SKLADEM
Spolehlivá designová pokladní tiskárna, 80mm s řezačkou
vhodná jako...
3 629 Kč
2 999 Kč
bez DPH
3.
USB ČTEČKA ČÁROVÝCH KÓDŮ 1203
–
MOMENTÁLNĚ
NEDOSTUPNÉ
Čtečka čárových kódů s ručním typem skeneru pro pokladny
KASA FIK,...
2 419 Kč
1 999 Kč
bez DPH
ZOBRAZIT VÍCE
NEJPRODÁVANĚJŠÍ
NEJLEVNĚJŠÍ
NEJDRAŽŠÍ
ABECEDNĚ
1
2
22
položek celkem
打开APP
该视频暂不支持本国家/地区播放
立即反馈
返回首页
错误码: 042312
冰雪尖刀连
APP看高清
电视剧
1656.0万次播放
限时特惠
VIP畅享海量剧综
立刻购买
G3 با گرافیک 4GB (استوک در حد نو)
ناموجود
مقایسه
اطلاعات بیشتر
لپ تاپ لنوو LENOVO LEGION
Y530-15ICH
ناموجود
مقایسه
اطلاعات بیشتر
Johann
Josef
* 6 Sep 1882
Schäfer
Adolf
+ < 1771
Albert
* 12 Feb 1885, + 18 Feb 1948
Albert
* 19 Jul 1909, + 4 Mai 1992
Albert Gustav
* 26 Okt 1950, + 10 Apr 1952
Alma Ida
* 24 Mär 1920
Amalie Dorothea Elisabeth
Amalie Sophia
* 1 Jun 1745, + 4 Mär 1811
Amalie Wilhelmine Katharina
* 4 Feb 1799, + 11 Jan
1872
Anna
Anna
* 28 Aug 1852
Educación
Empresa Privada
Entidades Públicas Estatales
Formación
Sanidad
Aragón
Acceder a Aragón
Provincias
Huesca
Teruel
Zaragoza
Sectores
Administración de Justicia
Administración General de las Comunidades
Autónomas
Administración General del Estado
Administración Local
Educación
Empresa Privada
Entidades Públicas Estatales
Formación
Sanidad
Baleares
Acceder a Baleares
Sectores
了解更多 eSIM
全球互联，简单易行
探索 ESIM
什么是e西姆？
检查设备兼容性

__Activity__: The data must be printed verbatim, line by line.

__Exercise answer__:
SKLADEM
Spolehlivá designová pokladní tiskárna, 80mm s řezačkou
vhodná jako...
3 629 Kč
2 999 Kč
bez DPH
3.
USB ČTEČKA ČÁROVÝCH KÓDŮ 1203
–
MOMENTÁLNĚ
NEDOSTUPNÉ
Čtečka čárových kódů s ručním typem skeneru pro pokladny
KASA FIK,...
2 419 Kč
1 999 Kč
bez DPH
ZOBRAZIT VÍCE
NEJPRODÁVANĚJŠÍ
NEJLEVNĚJŠÍ
NEJDRAŽŠÍ
ABECEDNĚ
1
2
22
položek celkem
打开APP
该视频暂不支持本国家/地区播放
立即反馈
返回首页
错误码: 042312
冰雪尖刀连
APP看高清
电视剧
1656.0万次播放
限时特惠
VIP畅享海量剧综
立刻购买
G3 با گرافیک 4GB (استوک در حد نو)
ناموجود
مقایسه
اطلاعات بیشتر
لپ تاپ لنوو LENOVO LEGION
Y530-15ICH
ناموجود
مقایسه
اطلاعات بیشتر
Johann
Josef
* 6 Sep 1882
Schäfer
Adolf
+ < 1771
Albert
* 12 Feb 1885, + 18 Feb 1948
Albert
* 19 Jul 1909, + 4 Mai 1992
Albert Gustav
* 26 Okt 1950, + 10 Apr 1952
Alma Ida
* 24 Mär 1920
Amalie Dorothea Elisabeth
Amalie Sophia
* 1 Jun 1745, + 4 Mär 1811
Amalie Wilhelmine Katharina
* 4 Feb 1799, + 11 Jan
1872
Anna
Anna
* 28 Aug 1852
Educación
Empresa Privada
Entidades Públicas Estatales
Formación
Sanidad
Aragón
Acceder a Aragón
Provincias
Huesca
Teruel
Zaragoza
Sectores
Administración de Justicia
Administración General de las Comunidades
Autónomas
Administración General del Estado
Administración Local
Educación
Empresa Privada
Entidades Públicas Estatales
Formación
Sanidad
Baleares
Acceder a Baleares
Sectores
了解更多 eSIM
全球互联，简单易行
探索 ESIM
什么是e西姆？
检查设备兼容性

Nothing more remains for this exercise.